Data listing
******************************
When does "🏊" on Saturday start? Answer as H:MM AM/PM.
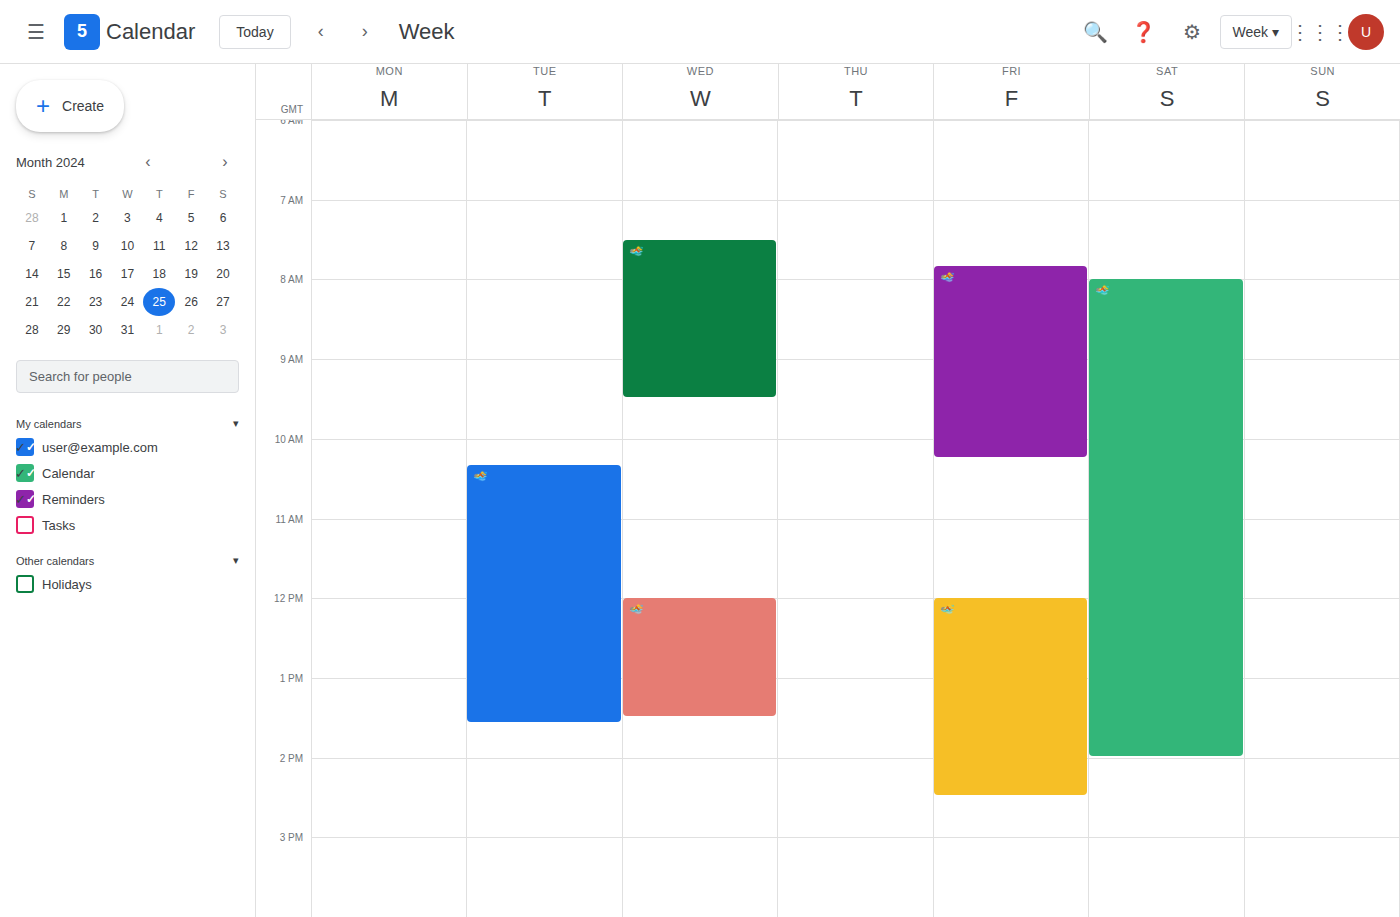
8:00 AM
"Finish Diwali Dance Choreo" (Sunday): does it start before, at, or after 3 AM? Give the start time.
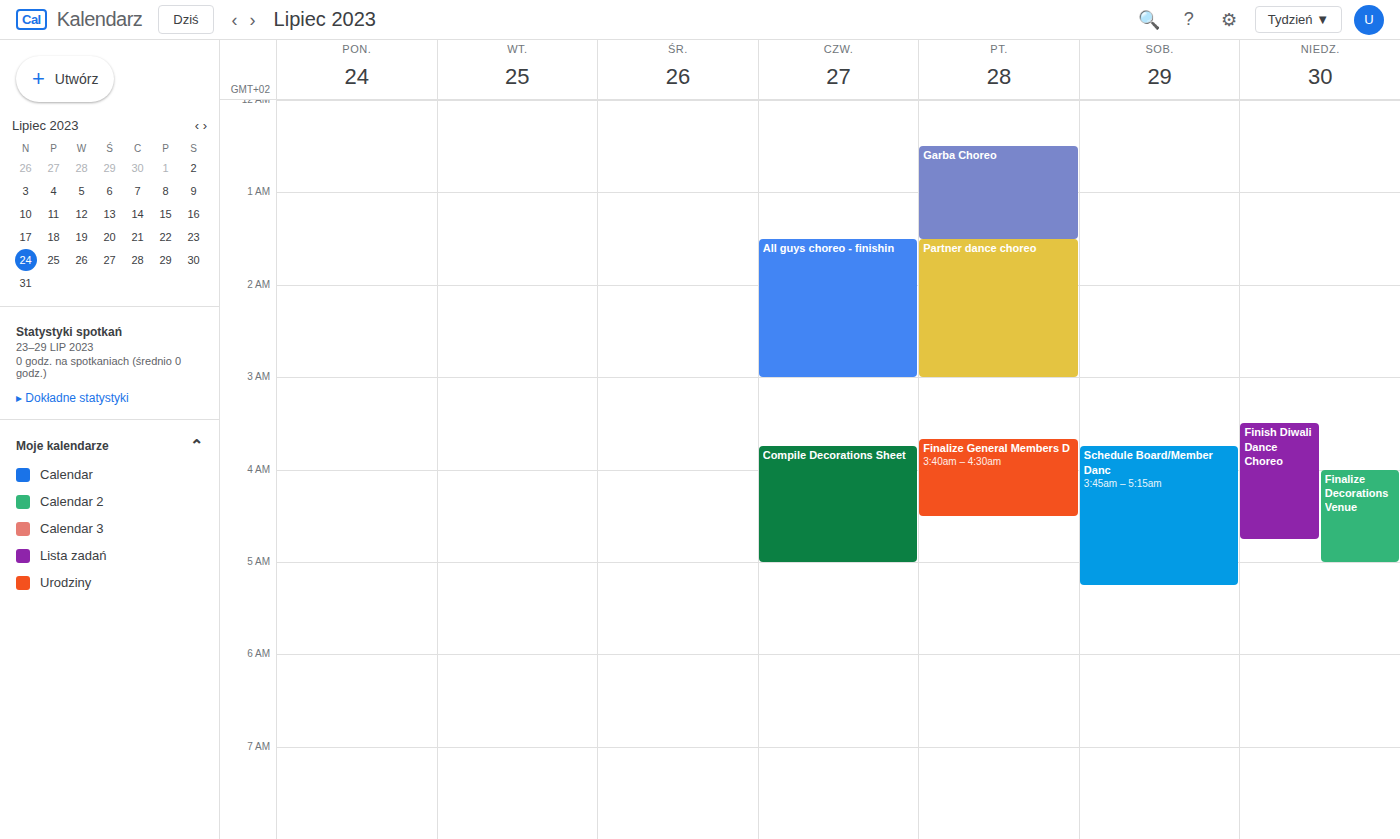
3:30 AM -- after 3 AM, 30 minutes below the 3 AM line.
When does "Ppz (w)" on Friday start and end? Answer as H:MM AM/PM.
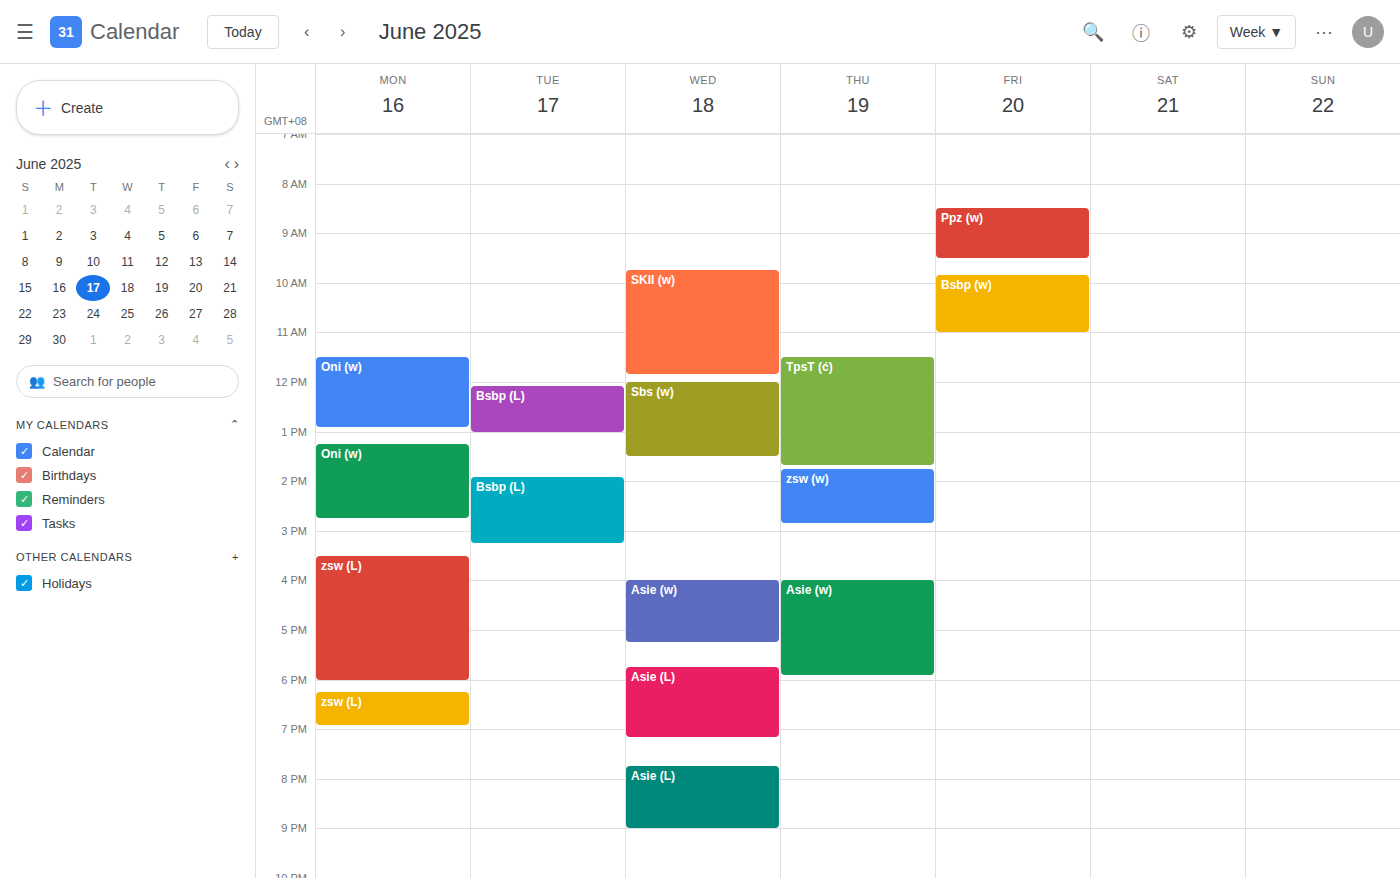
******************************
**TASK DIRECTIONS:**
Gather each line of the material that includes the word "after" and list those lines.

**IN RESPONSE:**
"Finish Diwali Dance Choreo" (Sunday): does it start before, at, or after 3 AM? Give the start time.
3:30 AM -- after 3 AM, 30 minutes below the 3 AM line.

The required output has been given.